» What is expected
Needed from the data below: every line from the one with "josta saat varmasti" up to and including the one with "Information", repeated exactly and with nothing else.

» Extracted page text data
/---

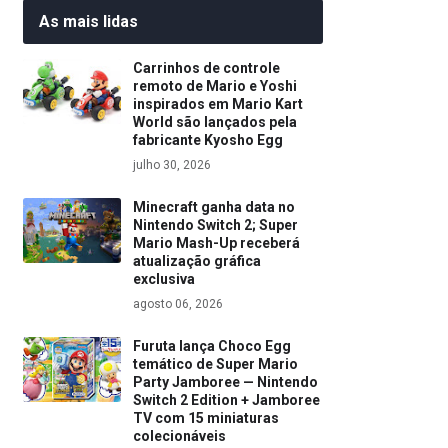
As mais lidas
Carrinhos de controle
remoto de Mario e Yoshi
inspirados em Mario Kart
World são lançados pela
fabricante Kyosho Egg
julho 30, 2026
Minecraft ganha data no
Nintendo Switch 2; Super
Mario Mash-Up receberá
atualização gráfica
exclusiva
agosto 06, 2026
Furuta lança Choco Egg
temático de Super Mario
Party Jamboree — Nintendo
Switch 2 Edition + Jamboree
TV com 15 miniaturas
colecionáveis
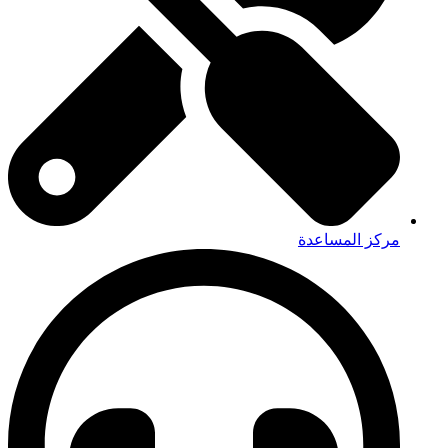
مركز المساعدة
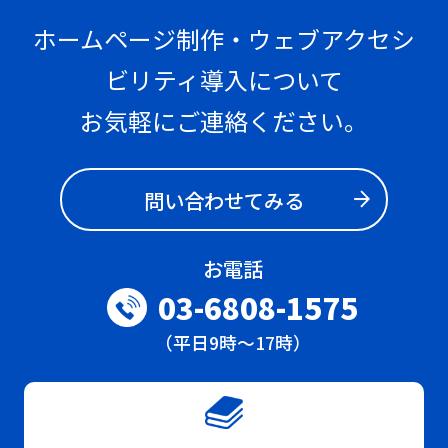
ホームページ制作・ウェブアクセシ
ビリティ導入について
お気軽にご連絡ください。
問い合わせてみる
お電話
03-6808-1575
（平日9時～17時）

\---
/---

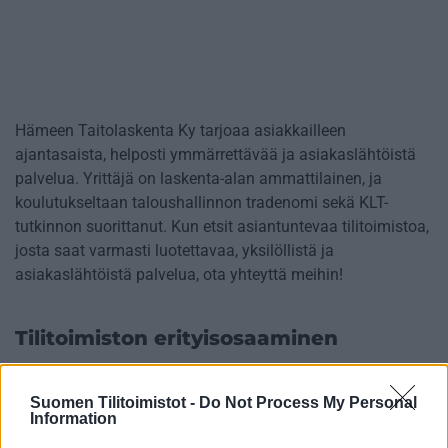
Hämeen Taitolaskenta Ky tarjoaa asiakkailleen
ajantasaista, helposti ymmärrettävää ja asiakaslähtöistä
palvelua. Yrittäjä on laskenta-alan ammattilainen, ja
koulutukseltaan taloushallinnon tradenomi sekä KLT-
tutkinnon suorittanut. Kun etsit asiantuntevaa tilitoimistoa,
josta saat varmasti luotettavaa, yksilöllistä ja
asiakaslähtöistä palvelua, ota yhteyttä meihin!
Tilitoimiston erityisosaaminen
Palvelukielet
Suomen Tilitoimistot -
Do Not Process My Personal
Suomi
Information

\---
/---

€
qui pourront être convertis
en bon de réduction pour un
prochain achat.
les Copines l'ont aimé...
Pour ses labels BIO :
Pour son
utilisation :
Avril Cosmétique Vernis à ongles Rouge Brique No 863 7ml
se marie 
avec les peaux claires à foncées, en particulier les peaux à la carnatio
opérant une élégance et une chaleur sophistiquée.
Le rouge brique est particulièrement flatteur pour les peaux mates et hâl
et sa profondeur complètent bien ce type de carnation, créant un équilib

\---

» Exercise solution
josta saat varmasti luotettavaa, yksilöllistä ja
asiakaslähtöistä palvelua, ota yhteyttä meihin!
Tilitoimiston erityisosaaminen
Palvelukielet
Suomen Tilitoimistot -
Do Not Process My Personal
Suomi
Information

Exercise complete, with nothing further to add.